● Work instruction: From the material below, copy each line that contains the string "Time", leaving every line unchanged.

● Data to use:
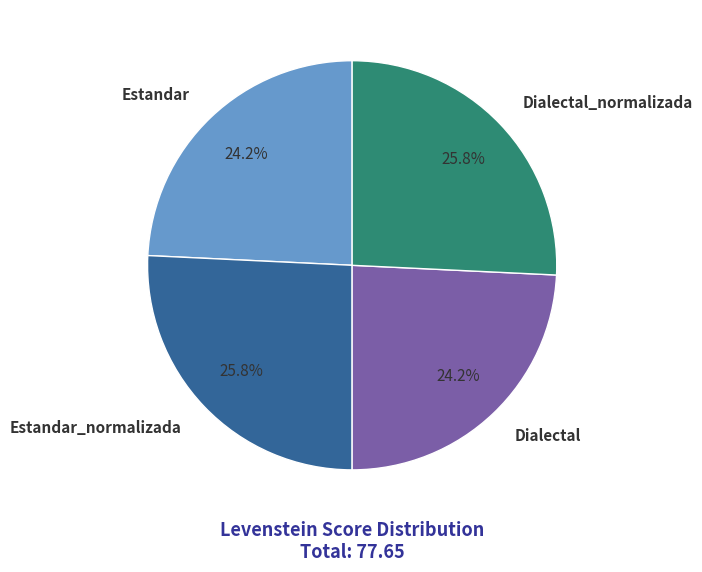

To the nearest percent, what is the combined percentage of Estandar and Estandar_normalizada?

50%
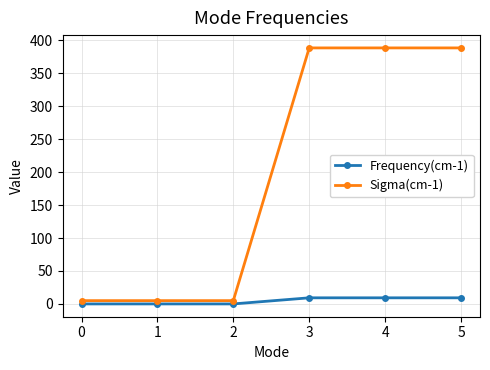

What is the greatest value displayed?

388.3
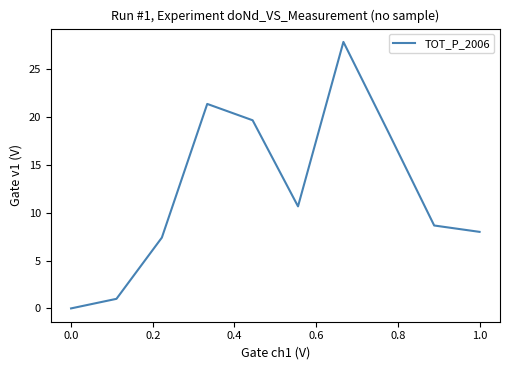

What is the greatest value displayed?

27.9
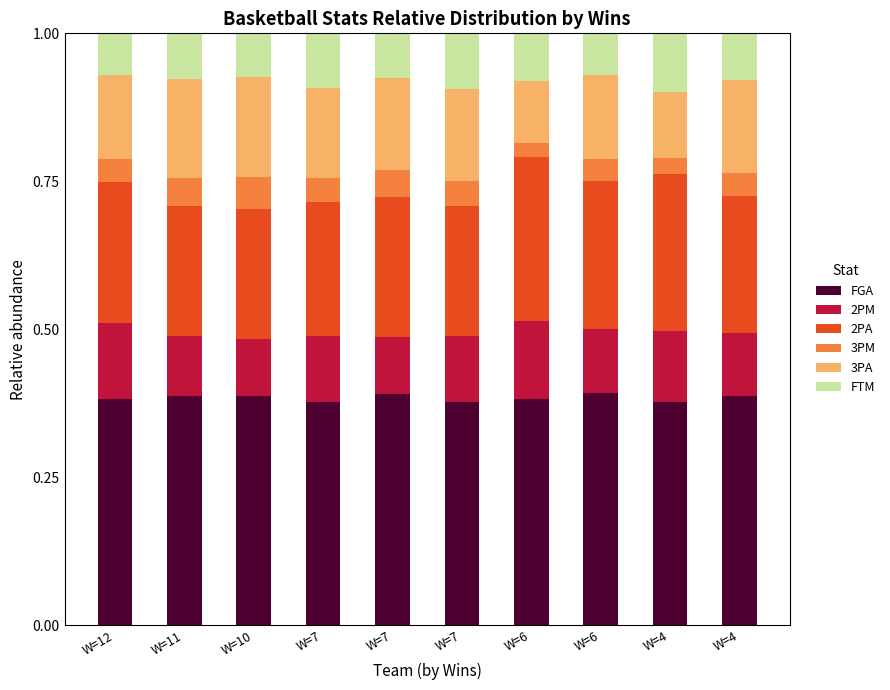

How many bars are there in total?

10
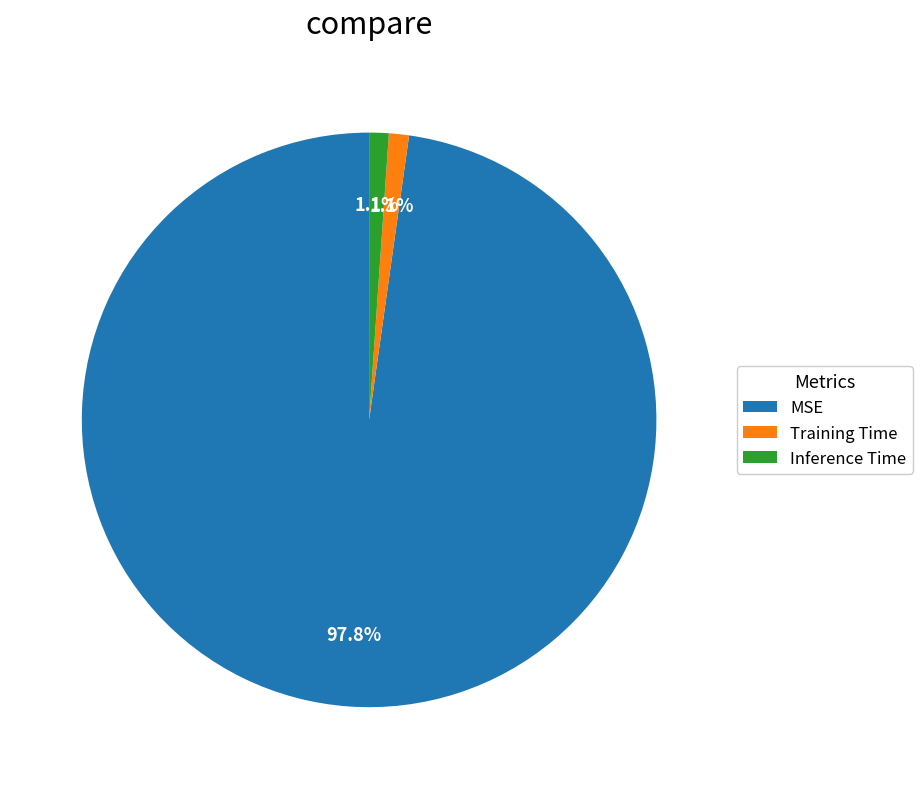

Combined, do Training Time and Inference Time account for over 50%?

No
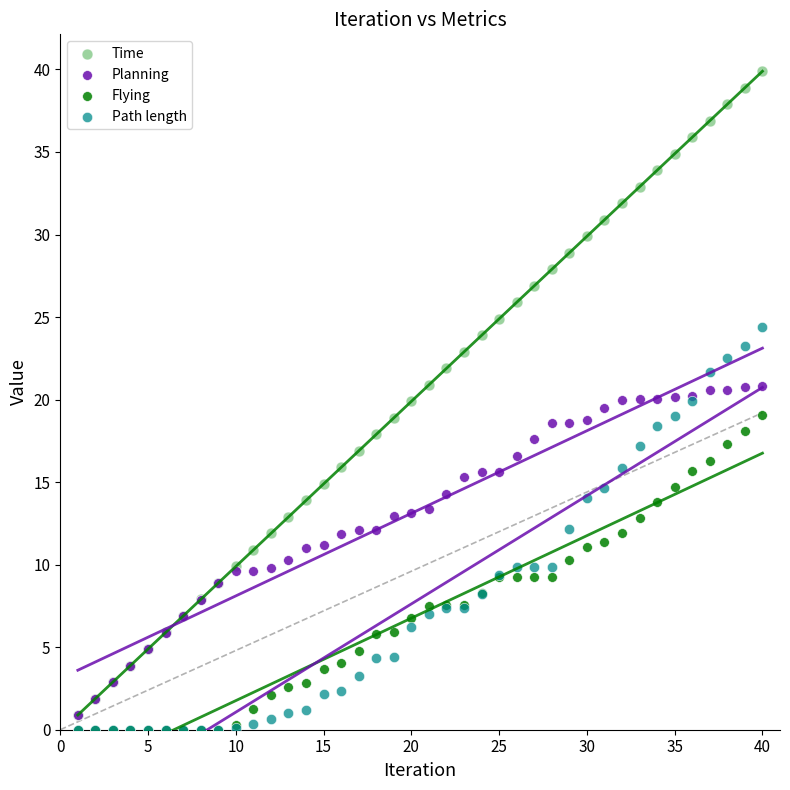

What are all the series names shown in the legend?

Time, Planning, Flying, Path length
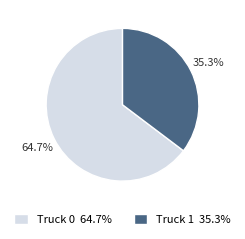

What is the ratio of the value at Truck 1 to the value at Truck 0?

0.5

● Result:
Combined, do Training Time and Inference Time account for over 50%?
Time, Planning, Flying, Path length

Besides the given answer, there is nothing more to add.